I am trying to follow along with the guide at http://www.hackevolve.com/where-cnn-is-looking-grad-cam/, using Tensorflow's new eager execution mode. One line in particular has me stumped:
grads = K.gradients(class_output, last_conv_layer.output)[0]
I understand that it is finding the gradients between the last convolutional layer and the output for the particular class. However, I cannot figure out how to accomplish this using GradientTape, since (a) both are tensors and not variables, and (b) one is not directly derived from the other (their feature maps already exist, so without a graph they are effectively independent).
Edit: Some more information. No takers yet on answering, so I'll go ahead and add what I have tried since I posted the question:
The obvious steps are reproducing the first part with Eager execution.
import numpy as np
import cv2
import tensorflow as tf
tf.enable_eager_execution()
model = tf.keras.models.load_model("model.h5")
print(type(model))
# tensorflow.python.keras.engine.sequential.Sequential
from dataset import prepare_dataset
_, ds, _, _, _, _ = prepare_dataset() # ds is a tf.data.Dataset
print(type(ds))
# tensorflow.python.data.ops.dataset_ops.DatasetV1Adapter
it = train_ds.make_one_shot_iterator()
img, label = it.get_next()
print(type(img), img.shape)
# <class 'tensorflow.python.framework.ops.EagerTensor'> (192, 192, 3)
print(type(label), label.shape)
# <class 'tensorflow.python.framework.ops.EagerTensor'> (2,)
img = np.expand_dims(img, axis=0)
print(img.shape)
# (1, 192, 192, 3)
predictions = model.predict(img)
print(predictions)
# array([[0.9711799 , 0.02882008]], dtype=float32)
class_idx = np.argmax(predictions[0])
print(class_idx)
# 0
class_output = model.output[:, class_idx]
print(model.output, class_output)
# Tensor("Softmax:0", shape=(?, 2), dtype=float32) Tensor("strided_slice_5:0", dtype=float32)

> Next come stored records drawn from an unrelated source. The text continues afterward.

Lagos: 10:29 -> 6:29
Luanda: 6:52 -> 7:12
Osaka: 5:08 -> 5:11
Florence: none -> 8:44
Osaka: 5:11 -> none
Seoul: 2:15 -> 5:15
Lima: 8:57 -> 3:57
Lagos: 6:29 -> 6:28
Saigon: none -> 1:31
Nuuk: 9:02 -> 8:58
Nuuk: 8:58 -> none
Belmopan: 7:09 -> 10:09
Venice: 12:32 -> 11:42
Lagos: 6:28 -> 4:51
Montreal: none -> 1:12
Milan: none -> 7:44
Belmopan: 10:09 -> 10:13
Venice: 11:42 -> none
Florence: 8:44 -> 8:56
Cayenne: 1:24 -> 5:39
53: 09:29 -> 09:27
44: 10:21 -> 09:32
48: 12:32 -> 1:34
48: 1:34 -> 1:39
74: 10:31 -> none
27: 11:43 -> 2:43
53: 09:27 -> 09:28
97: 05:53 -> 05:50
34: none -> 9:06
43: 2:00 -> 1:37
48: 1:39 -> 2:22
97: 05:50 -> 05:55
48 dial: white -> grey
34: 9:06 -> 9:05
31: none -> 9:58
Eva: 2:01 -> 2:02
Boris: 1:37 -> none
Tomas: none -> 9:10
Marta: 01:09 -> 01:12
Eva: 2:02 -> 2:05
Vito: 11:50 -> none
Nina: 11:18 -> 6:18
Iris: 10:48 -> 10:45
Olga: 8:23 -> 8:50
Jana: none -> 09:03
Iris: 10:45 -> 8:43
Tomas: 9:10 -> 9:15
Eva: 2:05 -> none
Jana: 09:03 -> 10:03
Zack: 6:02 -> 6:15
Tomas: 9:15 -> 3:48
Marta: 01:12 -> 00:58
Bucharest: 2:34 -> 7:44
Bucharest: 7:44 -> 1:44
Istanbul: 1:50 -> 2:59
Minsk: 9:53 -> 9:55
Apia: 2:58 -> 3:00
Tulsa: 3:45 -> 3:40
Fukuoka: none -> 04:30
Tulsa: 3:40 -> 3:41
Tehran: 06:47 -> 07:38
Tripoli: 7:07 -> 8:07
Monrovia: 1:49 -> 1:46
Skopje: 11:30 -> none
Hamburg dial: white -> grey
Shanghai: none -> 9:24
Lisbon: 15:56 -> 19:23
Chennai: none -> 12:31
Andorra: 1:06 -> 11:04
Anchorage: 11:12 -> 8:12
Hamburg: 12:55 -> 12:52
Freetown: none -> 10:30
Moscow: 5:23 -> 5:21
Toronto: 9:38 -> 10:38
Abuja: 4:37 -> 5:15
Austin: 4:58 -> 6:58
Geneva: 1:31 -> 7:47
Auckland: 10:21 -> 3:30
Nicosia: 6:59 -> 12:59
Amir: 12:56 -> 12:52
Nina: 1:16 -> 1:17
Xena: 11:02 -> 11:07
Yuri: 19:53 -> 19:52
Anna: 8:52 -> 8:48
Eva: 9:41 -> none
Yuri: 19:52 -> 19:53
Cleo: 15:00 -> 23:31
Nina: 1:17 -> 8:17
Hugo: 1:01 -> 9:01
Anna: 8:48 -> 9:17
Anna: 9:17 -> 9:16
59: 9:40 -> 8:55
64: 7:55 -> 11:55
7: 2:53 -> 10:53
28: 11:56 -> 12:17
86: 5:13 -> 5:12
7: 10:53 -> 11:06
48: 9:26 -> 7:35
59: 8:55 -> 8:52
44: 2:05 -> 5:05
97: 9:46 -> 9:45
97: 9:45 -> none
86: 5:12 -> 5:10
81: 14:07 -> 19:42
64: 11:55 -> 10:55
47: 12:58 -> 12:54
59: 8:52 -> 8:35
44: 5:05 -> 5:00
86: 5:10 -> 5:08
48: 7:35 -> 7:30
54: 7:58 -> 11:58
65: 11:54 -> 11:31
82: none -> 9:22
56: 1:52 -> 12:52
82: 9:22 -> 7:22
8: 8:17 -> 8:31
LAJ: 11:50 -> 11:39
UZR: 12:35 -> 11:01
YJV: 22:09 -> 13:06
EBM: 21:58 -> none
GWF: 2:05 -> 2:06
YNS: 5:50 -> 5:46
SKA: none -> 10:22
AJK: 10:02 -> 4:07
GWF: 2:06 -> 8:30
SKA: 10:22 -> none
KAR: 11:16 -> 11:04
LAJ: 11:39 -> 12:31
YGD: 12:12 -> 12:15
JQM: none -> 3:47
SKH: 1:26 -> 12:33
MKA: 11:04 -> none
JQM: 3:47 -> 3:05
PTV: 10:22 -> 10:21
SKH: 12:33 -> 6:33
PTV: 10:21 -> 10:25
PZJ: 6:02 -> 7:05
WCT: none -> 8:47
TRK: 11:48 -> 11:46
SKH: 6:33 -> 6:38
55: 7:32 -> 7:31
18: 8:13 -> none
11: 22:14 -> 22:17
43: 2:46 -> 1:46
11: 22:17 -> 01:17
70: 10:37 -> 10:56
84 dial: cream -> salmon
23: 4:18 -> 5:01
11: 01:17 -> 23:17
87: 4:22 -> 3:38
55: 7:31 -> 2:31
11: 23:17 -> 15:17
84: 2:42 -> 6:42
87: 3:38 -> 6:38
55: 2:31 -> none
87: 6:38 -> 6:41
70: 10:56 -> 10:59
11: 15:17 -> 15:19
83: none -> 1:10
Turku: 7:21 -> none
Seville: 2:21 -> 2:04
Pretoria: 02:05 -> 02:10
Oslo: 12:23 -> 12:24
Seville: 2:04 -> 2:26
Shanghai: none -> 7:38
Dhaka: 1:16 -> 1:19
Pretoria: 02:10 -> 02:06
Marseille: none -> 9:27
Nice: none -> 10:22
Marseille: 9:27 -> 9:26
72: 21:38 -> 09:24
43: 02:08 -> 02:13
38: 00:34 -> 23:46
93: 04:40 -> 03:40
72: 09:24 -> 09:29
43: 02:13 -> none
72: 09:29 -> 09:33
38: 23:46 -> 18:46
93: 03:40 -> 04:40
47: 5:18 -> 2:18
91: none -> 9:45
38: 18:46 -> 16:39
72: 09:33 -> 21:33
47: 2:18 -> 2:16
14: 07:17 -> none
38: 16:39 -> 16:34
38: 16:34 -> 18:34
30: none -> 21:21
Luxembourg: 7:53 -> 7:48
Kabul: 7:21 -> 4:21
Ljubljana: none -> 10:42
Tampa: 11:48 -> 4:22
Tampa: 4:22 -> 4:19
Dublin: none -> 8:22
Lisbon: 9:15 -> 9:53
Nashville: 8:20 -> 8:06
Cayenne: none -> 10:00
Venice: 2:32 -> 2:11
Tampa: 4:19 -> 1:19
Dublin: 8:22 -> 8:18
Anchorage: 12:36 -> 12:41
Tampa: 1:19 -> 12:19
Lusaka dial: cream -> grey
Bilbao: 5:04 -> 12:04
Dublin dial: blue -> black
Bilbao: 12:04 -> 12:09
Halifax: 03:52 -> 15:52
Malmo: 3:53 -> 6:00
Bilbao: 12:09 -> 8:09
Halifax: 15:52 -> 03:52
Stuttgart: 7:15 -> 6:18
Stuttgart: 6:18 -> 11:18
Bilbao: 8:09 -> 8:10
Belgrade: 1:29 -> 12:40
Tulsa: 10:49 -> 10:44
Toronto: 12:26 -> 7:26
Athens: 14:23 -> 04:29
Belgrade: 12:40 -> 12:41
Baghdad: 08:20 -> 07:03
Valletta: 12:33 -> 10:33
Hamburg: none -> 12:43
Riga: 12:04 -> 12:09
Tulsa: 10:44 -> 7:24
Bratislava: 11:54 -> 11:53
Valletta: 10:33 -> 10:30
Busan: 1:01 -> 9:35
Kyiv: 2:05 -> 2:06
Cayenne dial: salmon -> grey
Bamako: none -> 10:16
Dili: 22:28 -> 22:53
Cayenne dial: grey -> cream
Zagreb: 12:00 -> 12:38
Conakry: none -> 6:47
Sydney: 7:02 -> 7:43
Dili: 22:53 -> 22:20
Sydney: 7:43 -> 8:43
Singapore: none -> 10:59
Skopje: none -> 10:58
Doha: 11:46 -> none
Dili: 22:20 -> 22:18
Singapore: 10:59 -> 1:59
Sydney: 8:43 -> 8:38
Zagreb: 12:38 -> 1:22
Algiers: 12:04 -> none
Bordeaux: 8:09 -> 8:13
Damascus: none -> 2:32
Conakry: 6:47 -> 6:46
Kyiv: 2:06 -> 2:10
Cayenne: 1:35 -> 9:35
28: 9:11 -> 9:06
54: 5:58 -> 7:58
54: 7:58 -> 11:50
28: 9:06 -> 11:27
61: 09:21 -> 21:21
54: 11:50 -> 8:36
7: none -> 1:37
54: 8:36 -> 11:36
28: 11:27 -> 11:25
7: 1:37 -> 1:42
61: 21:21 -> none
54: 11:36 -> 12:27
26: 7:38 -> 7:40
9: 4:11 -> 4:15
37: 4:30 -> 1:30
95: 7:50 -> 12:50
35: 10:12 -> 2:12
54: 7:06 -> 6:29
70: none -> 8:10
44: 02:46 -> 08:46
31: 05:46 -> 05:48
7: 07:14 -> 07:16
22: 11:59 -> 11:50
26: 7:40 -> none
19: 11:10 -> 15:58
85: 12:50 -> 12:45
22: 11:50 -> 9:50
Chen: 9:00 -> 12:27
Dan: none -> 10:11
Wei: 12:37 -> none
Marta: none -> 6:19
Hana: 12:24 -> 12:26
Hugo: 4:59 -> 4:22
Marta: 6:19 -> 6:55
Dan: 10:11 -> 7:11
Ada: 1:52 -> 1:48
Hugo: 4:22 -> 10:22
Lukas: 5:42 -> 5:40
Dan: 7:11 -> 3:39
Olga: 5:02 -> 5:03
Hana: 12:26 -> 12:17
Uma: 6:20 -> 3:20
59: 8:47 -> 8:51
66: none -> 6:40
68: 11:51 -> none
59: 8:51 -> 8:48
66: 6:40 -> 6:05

# I use tf.keras.layers.Activation instead of the activation parameter of conv2d,
# so last_conv_layer actually points to the layer after the last conv layer.
# Is that not correct?
last_conv_layer = model.get_layer('activation_6')
"""
Now, the fun part: how do I compute the gradient of class_output with respect to
the output of the last convolutional layer?
"""
One attempt is using reduce_sum and multiply to get the desired gradient (ignore the class_output step):
with tf.GradientTape() as tape:
print(label)
# tf.Tensor([1. 0.], shape=(2,), dtype=float32)
y_c = tf.reduce_sum(tf.multiply(model.output, label))
print(y_c)
# Tensor("Sum_4:0", shape=(), dtype=float32)
last_conv_layer = model.get_layer('activation_6')
grad = tape.gradient(y_c, last_conv_layer.output)
However, grad is None in this setup.